Der Deckel des Displays wirkt zwar sehr stabil, ist aber nicht genügend verwindungssteif. Allein schon beim Aufklappen und Ausrichten des Displays mit der Hand, entstehen Spannungen und verursachen deutliche Bildstörungen. Ein kleines Video veranschaulicht diesen Effekt
Falls sich nach dem Entpacken das Video nicht wiedergeben lässt, müssen sie noch den aktuellen DivX-Codec installieren. Diesen finden sie auf der Website von www.divx.com
Die Helligkeit des Displays lässt sich zwar sehr feinstufig regeln. Angesichts der Tatsache, das die maximale Helligkeit bei nur 134 cd/m² liegt und die Unterschied zwischen den Stufen mit dem unbewaffneten Auge recht gering erscheint, wäre hier "weniger" eindeutig "mehr". Sechzehn Helligkeitsstufen braucht in der Praxis kein Mensch. Im Vergleich zum Mittbewerb ist das Display zu dunkel und die Farben wirken inder Grundeinstellung ein wenig blass. Im Freien ist das Arbeiten mit dem Gerät nicht möglich. Der Weiss-Schwarz-Kontrast der Mattscheibe ist mit 490:1 recht gut.

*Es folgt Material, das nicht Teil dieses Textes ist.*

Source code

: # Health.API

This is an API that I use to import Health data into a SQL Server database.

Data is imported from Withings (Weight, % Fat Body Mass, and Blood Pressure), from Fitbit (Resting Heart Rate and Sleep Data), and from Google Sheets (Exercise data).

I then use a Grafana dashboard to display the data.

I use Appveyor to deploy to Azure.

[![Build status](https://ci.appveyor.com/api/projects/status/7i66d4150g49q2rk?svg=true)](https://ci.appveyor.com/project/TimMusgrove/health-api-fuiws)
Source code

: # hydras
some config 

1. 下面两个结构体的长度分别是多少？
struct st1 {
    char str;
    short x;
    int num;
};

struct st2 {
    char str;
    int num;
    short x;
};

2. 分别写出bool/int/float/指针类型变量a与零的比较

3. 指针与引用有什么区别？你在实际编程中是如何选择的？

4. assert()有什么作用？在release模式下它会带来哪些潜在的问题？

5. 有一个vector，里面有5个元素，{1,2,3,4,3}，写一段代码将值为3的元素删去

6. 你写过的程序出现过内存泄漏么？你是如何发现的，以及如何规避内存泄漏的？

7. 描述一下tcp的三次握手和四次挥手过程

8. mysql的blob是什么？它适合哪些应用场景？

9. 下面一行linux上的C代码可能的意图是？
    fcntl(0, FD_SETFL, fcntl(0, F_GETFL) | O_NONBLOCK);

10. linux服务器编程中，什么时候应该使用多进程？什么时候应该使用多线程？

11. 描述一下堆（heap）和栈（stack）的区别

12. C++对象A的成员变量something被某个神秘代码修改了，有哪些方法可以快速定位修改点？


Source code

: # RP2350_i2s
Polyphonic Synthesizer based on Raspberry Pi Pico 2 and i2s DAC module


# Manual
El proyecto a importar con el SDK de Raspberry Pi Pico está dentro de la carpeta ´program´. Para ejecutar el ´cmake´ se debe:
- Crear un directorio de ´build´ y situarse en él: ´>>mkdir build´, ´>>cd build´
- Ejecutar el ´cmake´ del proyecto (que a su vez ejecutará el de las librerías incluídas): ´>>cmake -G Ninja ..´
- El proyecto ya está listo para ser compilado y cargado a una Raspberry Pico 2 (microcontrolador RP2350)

Treiberfehler? - Wird eine 3D-Grafikanwendung gestartet, zeigt sich am unteren Rand des Displays immer eine störende weiße Line.

Damit lässt sich auch Spielen: ATI X700 Grafikkarte mit 128 MB Videospeicher.
Offenbar um Strom zu sparen und die Abwärme in vernünftigen Grenzen zu halten hat sich Acer entschieden die Mobility Radeon X700 nur mit 375MHz und damit zirka 25 MHz niedriger zu takten, als es die Spezifikation vorsieht. Auch der Videopeicher läuft "nur" zirka mit 600 MHz (DDR). Dies entspricht ebenfalls einem 100 MHz (DDR) niedrigeren Takt als er realisierbar wäre. Dennoch reicht die Leistungsfähigkeit bequem aus, um das Gros gängiger Spiele mit akzeptablen Qualitätseinstellungen flüssig zu spielen.